Des prêtres catholiques du Séminaire pontifical français de Rome, ont caché des réfugiés, sous l’Occupation nazie, dont une cinquantaine de juifs.
Une liste conservée
C’est ce que révèlent les archives du Séminaire pontifical français (PSG), fondé en 1853, et qui a fêté son anniversaire en 2003, donnant l’occasion de la publication de 150 ans d’histoire comme en témoigne l’important volume: « 150 ans au coeur de Rome. Le Séminaire français 1853-2003 », par Philippe Levillain, Philippe Boutry et Yves-Marie Fradet (dir.), éd. Karthala, 2004 (535 pages).
La « liste des réfugiés israélites au Séminaire pontifical français » a été conservée, en italien, comme on peut le voir sur un facsimilé inséré parmi les photos du livre. Elle compte 40 noms d’hommes (ou jeunes garçons), 10 de femmes (ou jeunes filles), parfois avec juste l’indication après le nom de famille: « père », « fils ». Y sont mentionnés les noms des familles suivantes, dont les origines sont visiblement variées: Antonini (3 personnes), Amati, Barberet, Barth, Bemporad, Berger, Fano, Garrone, Giacomini, Grün, Mautel, Montbillard, Ortolani, Parienti, Parisi (2), Pesenti, Properti (2), Rosenzweig, Sacerdoti (3), Schimel, Schnitzler, Schwarz, Scazzochio (5), Sonnino (6), Toscano (2), Spagnolo (7), Sulfina, Yung.

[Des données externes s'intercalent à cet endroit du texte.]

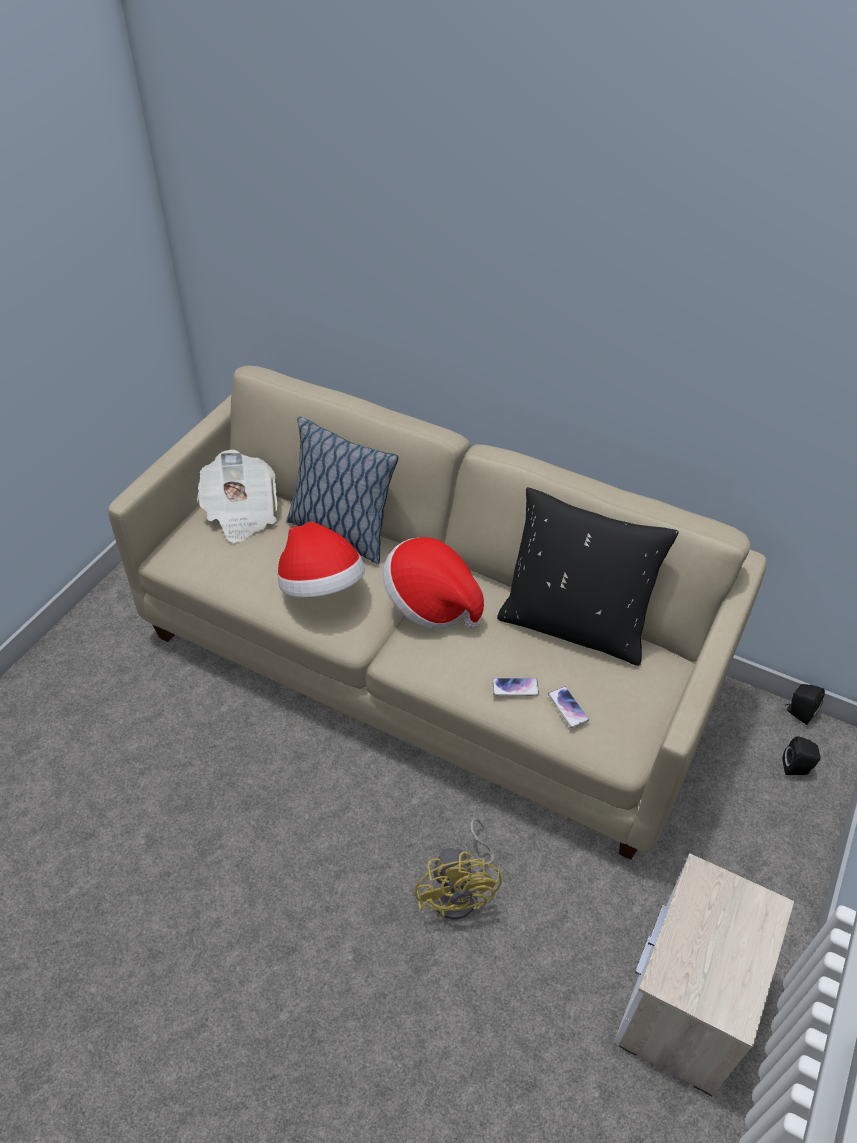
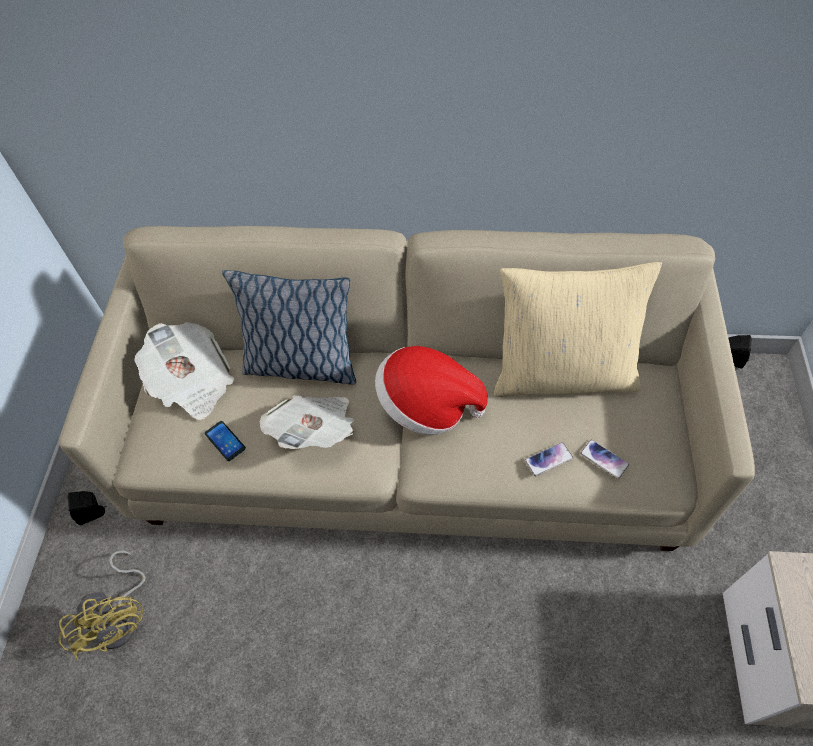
camera: 20 degrees left, 10 degrees up
hat [277,522,365,598] -> newspaper [260,395,354,449]
yellow fan [415,818,502,920] -> yellow fan moved to [58,550,146,660]
black pillow [497,487,679,666] -> beige pillow [494,262,662,397]
black speaker [782,736,820,775] -> black speaker moved to [67,491,107,525]
none -> phone [205,421,246,461]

Ce sont donc pour certains des familles entières qui ont été cachées. Parmi celles-ci, la famille de Gilda Sabatello qui a exprimé sa gratitude pour l’hospitalité donnée à son mari et à son cousin, dans une lettre de 2007, indiquait récemment le P. Pawel Rytel-Andrianik.
Les juifs de Rome ont subi la rafle du samedi 16 octobre 1943, bien que le commandant de la Gestapo à Rome, un officier SS, Herbert Kappler, ait promis de ne déporter personne en échange de 50kg d’or. Le pape Pie XII fournit l’or manquant pour tenter de sauver des vies, en vain.
Entre 5h30 du matin et 14h, les nazis arrêtèrent 1 259 personnes: 689 femmes, 363 hommes et 207 enfants, qui furent déportés à Auschwitz. Le bilan, tragique, fut cependant limité par tel ou tel policier italien, venu à savoir les préparatifs de l’opération, et qui se rendit dans les quartiers juifs pour avertir les familles de s’enfuir.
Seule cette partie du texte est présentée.